## [What you have to do]
Copy all records verbatim.
══════
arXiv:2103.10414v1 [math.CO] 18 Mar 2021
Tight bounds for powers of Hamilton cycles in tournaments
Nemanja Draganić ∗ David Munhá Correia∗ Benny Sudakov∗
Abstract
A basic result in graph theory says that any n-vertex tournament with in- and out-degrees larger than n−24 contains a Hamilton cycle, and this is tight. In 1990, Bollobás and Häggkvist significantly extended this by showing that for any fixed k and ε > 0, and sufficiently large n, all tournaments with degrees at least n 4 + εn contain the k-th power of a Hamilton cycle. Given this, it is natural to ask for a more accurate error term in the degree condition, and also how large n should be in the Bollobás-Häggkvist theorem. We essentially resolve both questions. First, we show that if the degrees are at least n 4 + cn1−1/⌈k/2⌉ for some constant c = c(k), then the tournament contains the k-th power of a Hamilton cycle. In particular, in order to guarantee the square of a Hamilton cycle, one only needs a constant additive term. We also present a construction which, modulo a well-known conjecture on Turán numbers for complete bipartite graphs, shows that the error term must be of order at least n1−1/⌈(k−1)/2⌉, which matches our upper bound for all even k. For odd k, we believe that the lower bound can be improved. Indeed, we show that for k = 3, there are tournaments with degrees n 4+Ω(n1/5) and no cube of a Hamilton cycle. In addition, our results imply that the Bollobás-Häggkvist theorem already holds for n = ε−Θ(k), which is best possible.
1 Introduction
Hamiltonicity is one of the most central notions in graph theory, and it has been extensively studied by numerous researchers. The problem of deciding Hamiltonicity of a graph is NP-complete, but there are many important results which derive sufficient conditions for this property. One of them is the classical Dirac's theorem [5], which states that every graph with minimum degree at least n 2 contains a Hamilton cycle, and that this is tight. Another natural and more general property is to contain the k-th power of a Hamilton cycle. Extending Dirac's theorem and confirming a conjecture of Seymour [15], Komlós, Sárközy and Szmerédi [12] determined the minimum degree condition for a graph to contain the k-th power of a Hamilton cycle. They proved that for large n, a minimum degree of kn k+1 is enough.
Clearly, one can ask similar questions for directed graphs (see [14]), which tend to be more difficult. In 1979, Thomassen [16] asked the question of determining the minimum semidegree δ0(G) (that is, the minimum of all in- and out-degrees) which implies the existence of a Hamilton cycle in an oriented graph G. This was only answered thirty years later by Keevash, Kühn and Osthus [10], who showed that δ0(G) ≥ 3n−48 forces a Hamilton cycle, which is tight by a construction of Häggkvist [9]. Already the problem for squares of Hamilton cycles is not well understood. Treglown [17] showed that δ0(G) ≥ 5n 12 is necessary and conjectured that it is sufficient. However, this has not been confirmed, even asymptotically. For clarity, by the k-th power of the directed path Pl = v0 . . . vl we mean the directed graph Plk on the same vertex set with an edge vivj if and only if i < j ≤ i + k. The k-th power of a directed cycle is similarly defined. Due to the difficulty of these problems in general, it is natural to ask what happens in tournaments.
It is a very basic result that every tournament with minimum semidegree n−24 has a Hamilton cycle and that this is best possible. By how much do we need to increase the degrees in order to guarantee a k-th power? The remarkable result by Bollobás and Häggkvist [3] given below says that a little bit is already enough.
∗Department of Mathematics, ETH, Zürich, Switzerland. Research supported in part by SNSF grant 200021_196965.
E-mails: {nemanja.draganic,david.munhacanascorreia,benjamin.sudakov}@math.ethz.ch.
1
══════
## [Output for this task]
arXiv:2103.10414v1 [math.CO] 18 Mar 2021
Tight bounds for powers of Hamilton cycles in tournaments
Nemanja Draganić ∗ David Munhá Correia∗ Benny Sudakov∗
Abstract
A basic result in graph theory says that any n-vertex tournament with in- and out-degrees larger than n−24 contains a Hamilton cycle, and this is tight. In 1990, Bollobás and Häggkvist significantly extended this by showing that for any fixed k and ε > 0, and sufficiently large n, all tournaments with degrees at least n 4 + εn contain the k-th power of a Hamilton cycle. Given this, it is natural to ask for a more accurate error term in the degree condition, and also how large n should be in the Bollobás-Häggkvist theorem. We essentially resolve both questions. First, we show that if the degrees are at least n 4 + cn1−1/⌈k/2⌉ for some constant c = c(k), then the tournament contains the k-th power of a Hamilton cycle. In particular, in order to guarantee the square of a Hamilton cycle, one only needs a constant additive term. We also present a construction which, modulo a well-known conjecture on Turán numbers for complete bipartite graphs, shows that the error term must be of order at least n1−1/⌈(k−1)/2⌉, which matches our upper bound for all even k. For odd k, we believe that the lower bound can be improved. Indeed, we show that for k = 3, there are tournaments with degrees n 4+Ω(n1/5) and no cube of a Hamilton cycle. In addition, our results imply that the Bollobás-Häggkvist theorem already holds for n = ε−Θ(k), which is best possible.
1 Introduction
Hamiltonicity is one of the most central notions in graph theory, and it has been extensively studied by numerous researchers. The problem of deciding Hamiltonicity of a graph is NP-complete, but there are many important results which derive sufficient conditions for this property. One of them is the classical Dirac's theorem [5], which states that every graph with minimum degree at least n 2 contains a Hamilton cycle, and that this is tight. Another natural and more general property is to contain the k-th power of a Hamilton cycle. Extending Dirac's theorem and confirming a conjecture of Seymour [15], Komlós, Sárközy and Szmerédi [12] determined the minimum degree condition for a graph to contain the k-th power of a Hamilton cycle. They proved that for large n, a minimum degree of kn k+1 is enough.
Clearly, one can ask similar questions for directed graphs (see [14]), which tend to be more difficult. In 1979, Thomassen [16] asked the question of determining the minimum semidegree δ0(G) (that is, the minimum of all in- and out-degrees) which implies the existence of a Hamilton cycle in an oriented graph G. This was only answered thirty years later by Keevash, Kühn and Osthus [10], who showed that δ0(G) ≥ 3n−48 forces a Hamilton cycle, which is tight by a construction of Häggkvist [9]. Already the problem for squares of Hamilton cycles is not well understood. Treglown [17] showed that δ0(G) ≥ 5n 12 is necessary and conjectured that it is sufficient. However, this has not been confirmed, even asymptotically. For clarity, by the k-th power of the directed path Pl = v0 . . . vl we mean the directed graph Plk on the same vertex set with an edge vivj if and only if i < j ≤ i + k. The k-th power of a directed cycle is similarly defined. Due to the difficulty of these problems in general, it is natural to ask what happens in tournaments.
It is a very basic result that every tournament with minimum semidegree n−24 has a Hamilton cycle and that this is best possible. By how much do we need to increase the degrees in order to guarantee a k-th power? The remarkable result by Bollobás and Häggkvist [3] given below says that a little bit is already enough.
∗Department of Mathematics, ETH, Zürich, Switzerland. Research supported in part by SNSF grant 200021_196965.
E-mails: {nemanja.draganic,david.munhacanascorreia,benjamin.sudakov}@math.ethz.ch.
1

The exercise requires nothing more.